In the Depth Attention formulation, the input to layer l is computed by attending to historical key-value pairs {Ki,Vi}i=0l−1 from the same token position across layers. The output is then projected to new query, key, and value pairs for the next layer.
Mixture-of-Depths Attention (MoDA)
Building upon Depth Attention, the authors propose Mixture-of-Depths Attention (MoDA), which unifies sequence-level and depth-level retrieval into a single softmax operator. MoDA reads the current hidden state Xl−1 and the historical depth key-value stream {(Ki,Vi)}i=0l−1. During the operate step, each token attends to both the sequence-level keys and values and its own historical depth-wise keys and values, with all attention scores normalized jointly.
The architecture of the Transformer Decoder incorporating MoDA and the resulting visible relationships of the attention mechanism are shown below.

At the write step, the current layer's key-value pair is appended to the depth stream for subsequent layers. For the Feed-Forward Network (FFN) layer, a lightweight KV projection is used to generate the corresponding key-value pair. This design allows MoDA to exploit depth history efficiently with substantially lower overhead than dense cross-layer connectivity.
Hardware-Efficient Implementation
To address the memory and bandwidth bottlenecks associated with caching all depth key-value states, the authors develop a hardware-aware implementation. A naive implementation would require non-contiguous reads, degrading GPU utilization. The proposed solution reorganizes depth-stream tensors to enable contiguous memory access and fused computation.
The hardware view of MoDA depth-cache access demonstrates two key layout strategies: Flash-Compatible and Chunk/Group-Aware.

The Flash-Compatible layout flattens the depth cache along a single axis of length T×L, allowing each query to map to a contiguous depth range. However, to further improve depth utilization, the Chunk/Group-Aware layout groups queries by chunk size C. This reduces the effective depth span from T×L to (C×L)/G per chunk, where G is the Group Query Attention (GQA) group number. This reorganization minimizes unnecessary HBM traffic from masked, out-of-range depth entries and aligns query-block boundaries with G to simplify vectorized execution. The implementation follows an online softmax update process, accumulating logits from sequence and depth blocks into a single on-chip state before normalizing.
Experiment
- Efficiency comparisons demonstrate that the proposed MoDA implementation scales predictably, with overhead becoming negligible as sequence length increases or depth utilization rises, while maintaining linear scaling behavior in long-sequence regimes.

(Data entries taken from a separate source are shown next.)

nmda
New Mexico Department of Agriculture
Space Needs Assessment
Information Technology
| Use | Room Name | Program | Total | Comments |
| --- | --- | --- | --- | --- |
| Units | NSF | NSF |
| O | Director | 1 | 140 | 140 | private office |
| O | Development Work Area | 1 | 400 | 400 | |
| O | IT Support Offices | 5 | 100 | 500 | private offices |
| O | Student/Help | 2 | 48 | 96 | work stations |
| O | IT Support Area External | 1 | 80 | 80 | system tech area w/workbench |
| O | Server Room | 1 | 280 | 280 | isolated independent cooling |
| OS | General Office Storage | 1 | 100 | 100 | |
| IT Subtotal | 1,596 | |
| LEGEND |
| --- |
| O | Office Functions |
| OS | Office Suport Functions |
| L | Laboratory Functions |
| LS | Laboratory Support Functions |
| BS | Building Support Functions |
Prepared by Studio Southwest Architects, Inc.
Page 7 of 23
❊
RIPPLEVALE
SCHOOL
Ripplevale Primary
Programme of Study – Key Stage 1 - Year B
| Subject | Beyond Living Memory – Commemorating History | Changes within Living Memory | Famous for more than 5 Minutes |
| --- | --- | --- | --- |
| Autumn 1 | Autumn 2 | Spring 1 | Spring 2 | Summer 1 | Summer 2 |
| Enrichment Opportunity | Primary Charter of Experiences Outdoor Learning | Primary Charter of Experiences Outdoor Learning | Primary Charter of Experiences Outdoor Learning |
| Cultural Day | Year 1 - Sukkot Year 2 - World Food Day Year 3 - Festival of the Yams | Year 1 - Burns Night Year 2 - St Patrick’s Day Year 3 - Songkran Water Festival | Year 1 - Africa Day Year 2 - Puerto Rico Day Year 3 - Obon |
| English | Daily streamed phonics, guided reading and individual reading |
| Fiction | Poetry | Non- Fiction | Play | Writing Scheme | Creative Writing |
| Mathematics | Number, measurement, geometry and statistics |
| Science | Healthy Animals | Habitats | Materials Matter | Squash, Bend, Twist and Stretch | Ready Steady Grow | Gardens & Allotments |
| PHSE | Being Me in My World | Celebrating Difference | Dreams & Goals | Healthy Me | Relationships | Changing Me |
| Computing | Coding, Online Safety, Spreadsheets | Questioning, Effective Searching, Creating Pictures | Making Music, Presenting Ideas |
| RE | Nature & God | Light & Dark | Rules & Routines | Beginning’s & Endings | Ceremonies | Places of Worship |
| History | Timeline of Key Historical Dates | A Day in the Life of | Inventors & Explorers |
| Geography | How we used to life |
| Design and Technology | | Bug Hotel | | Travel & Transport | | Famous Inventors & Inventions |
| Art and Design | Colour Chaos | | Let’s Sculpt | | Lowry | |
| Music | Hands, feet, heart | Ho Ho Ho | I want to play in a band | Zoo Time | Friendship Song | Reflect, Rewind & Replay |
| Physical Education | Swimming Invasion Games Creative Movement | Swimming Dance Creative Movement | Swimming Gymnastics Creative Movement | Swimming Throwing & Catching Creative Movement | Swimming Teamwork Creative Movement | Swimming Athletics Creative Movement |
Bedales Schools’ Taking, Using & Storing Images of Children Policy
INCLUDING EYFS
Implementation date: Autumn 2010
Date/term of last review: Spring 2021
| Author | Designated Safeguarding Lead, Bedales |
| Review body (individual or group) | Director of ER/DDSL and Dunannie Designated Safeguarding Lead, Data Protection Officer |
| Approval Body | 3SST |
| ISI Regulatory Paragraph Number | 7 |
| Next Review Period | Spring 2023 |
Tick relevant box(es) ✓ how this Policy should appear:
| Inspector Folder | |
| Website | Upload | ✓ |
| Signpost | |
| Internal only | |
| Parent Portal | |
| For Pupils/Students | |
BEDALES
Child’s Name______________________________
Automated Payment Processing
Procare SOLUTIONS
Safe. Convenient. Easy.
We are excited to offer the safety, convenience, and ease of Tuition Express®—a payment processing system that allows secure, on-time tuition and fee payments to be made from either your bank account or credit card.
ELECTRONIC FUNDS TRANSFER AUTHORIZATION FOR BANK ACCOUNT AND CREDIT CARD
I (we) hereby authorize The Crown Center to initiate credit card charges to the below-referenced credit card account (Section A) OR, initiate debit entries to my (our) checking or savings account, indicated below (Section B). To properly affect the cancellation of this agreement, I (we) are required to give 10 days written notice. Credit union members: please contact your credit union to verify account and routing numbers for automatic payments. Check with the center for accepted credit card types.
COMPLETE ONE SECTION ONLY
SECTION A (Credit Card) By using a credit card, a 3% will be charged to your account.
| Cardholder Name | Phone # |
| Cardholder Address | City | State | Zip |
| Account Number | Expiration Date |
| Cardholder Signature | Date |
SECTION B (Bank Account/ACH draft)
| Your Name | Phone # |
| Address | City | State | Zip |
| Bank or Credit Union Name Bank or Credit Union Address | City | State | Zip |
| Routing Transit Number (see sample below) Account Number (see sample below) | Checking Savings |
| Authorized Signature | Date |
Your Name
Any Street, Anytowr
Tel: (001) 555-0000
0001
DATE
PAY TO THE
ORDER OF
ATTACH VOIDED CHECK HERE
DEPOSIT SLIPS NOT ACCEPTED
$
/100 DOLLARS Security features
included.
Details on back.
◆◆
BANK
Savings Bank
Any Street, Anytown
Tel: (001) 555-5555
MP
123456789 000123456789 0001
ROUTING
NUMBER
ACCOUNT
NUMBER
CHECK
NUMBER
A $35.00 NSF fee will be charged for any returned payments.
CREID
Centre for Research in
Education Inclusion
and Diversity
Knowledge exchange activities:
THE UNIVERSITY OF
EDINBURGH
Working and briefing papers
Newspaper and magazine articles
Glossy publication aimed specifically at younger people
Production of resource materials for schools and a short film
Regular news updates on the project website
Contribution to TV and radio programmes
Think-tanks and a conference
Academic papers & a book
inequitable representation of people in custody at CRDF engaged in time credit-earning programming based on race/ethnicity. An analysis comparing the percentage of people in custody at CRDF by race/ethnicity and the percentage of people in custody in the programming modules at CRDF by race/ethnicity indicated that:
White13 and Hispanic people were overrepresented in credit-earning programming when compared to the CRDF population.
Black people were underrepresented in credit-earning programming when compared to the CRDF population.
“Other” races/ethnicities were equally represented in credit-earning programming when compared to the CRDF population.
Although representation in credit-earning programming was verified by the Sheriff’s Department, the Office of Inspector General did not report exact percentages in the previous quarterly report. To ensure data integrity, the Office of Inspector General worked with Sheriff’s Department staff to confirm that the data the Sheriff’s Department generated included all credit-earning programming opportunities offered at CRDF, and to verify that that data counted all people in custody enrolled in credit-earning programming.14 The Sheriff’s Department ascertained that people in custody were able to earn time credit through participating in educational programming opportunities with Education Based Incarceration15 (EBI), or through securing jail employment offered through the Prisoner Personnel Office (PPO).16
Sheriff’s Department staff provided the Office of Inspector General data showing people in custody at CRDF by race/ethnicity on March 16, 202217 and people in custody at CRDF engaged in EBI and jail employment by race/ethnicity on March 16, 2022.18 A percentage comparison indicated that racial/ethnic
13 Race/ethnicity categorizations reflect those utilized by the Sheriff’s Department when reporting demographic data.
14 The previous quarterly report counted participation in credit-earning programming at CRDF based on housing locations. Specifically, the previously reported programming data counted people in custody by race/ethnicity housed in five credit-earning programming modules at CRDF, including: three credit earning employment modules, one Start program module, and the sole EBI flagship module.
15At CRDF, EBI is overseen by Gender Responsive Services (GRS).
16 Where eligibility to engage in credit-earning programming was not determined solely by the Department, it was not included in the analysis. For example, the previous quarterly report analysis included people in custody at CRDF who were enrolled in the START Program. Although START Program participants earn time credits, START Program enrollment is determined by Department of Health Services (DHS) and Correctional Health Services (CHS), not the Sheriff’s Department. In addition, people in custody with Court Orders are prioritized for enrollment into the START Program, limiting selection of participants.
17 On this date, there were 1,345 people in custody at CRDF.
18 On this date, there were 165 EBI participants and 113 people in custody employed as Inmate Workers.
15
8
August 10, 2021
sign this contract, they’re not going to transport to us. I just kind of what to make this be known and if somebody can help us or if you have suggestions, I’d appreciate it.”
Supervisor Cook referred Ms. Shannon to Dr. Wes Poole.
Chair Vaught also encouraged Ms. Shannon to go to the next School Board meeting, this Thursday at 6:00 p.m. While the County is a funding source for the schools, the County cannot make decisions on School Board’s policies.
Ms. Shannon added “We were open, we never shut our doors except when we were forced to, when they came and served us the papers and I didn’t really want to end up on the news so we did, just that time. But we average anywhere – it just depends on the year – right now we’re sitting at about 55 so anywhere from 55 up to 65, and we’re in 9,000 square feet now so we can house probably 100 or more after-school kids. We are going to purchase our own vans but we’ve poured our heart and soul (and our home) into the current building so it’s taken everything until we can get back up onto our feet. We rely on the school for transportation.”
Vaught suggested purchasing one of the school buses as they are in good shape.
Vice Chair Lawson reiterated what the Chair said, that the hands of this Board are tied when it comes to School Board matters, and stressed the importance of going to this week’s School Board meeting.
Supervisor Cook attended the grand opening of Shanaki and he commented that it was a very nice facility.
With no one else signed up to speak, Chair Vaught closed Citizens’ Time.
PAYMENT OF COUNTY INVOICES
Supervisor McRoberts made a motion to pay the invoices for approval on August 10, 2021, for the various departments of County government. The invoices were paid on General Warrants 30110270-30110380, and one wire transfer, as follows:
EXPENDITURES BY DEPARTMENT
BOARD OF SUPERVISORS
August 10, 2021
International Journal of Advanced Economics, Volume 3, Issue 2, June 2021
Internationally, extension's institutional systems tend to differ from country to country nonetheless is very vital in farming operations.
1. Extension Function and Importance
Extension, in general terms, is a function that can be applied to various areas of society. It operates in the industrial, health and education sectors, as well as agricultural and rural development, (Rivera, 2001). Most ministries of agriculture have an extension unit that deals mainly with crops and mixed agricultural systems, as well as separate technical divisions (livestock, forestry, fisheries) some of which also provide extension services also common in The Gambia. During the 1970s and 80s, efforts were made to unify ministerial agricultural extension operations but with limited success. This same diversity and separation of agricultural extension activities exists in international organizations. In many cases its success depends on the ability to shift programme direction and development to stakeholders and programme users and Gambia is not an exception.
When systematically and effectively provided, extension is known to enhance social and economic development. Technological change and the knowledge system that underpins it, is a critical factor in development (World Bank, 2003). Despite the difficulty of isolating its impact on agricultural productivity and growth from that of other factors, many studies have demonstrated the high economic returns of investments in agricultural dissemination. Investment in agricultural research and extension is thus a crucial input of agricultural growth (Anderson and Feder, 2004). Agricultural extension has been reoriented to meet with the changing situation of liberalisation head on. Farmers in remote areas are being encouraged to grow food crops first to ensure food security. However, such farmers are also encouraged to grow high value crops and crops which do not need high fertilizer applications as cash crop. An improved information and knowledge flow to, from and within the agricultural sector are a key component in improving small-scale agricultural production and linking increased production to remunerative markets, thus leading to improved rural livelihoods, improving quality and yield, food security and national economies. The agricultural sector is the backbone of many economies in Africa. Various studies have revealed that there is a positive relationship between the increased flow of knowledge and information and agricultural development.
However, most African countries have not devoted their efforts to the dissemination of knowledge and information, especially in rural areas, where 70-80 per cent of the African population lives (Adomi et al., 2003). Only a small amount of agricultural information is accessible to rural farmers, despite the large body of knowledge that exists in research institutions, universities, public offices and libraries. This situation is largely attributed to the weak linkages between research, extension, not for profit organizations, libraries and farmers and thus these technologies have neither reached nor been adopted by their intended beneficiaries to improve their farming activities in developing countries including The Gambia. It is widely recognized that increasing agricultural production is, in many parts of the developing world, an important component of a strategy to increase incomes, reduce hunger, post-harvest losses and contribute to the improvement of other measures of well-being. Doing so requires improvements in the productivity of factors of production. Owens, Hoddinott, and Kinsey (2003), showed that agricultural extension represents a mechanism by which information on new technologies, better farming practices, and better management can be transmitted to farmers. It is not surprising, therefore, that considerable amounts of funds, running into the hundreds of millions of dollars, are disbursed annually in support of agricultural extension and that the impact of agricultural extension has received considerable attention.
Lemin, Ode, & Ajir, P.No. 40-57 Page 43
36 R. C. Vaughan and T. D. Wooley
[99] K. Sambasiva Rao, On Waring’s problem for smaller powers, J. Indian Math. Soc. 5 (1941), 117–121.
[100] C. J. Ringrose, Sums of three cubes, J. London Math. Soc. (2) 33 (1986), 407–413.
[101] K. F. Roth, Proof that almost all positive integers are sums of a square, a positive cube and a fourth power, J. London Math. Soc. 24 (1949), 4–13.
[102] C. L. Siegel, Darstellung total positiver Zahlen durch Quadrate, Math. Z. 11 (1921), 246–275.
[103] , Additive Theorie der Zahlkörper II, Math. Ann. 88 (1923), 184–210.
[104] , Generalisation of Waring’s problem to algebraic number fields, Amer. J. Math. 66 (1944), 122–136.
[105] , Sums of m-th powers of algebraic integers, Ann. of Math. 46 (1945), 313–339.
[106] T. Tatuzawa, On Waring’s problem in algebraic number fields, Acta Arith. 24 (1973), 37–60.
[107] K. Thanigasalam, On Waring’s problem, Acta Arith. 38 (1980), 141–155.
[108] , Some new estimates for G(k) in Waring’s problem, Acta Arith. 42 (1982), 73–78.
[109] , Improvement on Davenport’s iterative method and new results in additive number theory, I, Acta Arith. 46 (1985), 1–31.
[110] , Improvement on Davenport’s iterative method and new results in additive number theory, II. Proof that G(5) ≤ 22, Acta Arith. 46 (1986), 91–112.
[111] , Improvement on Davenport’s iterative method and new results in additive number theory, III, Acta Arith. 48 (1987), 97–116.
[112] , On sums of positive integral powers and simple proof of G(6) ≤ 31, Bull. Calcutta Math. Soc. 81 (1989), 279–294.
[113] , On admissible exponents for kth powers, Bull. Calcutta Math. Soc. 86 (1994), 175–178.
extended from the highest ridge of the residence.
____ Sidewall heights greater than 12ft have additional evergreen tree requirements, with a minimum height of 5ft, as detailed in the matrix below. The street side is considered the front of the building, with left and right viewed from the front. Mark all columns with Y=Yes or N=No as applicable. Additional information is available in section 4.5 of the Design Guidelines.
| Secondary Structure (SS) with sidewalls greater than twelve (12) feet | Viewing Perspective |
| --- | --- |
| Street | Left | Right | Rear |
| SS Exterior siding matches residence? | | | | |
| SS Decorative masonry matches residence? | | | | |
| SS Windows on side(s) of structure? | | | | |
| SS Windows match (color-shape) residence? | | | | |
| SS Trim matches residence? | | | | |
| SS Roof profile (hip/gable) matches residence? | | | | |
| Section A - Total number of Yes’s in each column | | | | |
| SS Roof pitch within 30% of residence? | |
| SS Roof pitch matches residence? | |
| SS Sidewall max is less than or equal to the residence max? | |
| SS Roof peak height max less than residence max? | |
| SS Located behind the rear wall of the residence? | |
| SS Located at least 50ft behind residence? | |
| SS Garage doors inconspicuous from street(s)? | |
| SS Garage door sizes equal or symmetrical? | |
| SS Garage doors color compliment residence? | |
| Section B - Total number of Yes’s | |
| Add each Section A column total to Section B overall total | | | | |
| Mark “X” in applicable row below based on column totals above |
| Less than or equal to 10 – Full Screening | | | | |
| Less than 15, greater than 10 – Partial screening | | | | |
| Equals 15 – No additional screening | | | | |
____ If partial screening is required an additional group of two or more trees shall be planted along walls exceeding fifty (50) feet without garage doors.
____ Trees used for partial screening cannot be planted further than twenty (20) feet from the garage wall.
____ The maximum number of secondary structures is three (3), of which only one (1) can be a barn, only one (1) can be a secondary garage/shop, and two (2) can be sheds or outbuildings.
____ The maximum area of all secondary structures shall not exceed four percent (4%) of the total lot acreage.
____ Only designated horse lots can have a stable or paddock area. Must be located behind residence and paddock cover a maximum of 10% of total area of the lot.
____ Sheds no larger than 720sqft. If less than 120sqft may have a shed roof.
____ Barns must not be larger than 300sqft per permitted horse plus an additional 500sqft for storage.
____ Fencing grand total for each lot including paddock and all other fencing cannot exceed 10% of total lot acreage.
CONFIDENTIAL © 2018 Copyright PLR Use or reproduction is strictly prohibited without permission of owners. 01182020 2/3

- Variant analysis on large language models reveals that injecting depth key-value information significantly improves performance with minimal computational cost, and adding depth projections specifically for FFN layers yields the best accuracy-efficiency trade-off compared to reusing attention projections.
- Scaling experiments confirm that MoDA delivers stable performance gains across different model sizes (700M to 1.5B) and diverse downstream tasks, including commonsense reasoning and broad knowledge benchmarks, while consistently lowering validation perplexity across multiple data domains.
- Layer-number studies indicate that MoDA remains effective in both shallower and deeper model configurations, with depth key-value injection consistently reducing validation loss and providing greater benefits in post-norm settings for deeper stacks.
- Attention visualizations show that the model actively retrieves cross-layer depth information rather than relying solely on sequence context, redistributing attention mass away from typical attention sinks toward more task-relevant sequence and depth locations.
- Kernel implementation ablations validate that combining flash-compatible layouts, chunk-aware designs, and group-aware indexing achieves massive speedups over naive baselines, reducing runtime by over three orders of magnitude.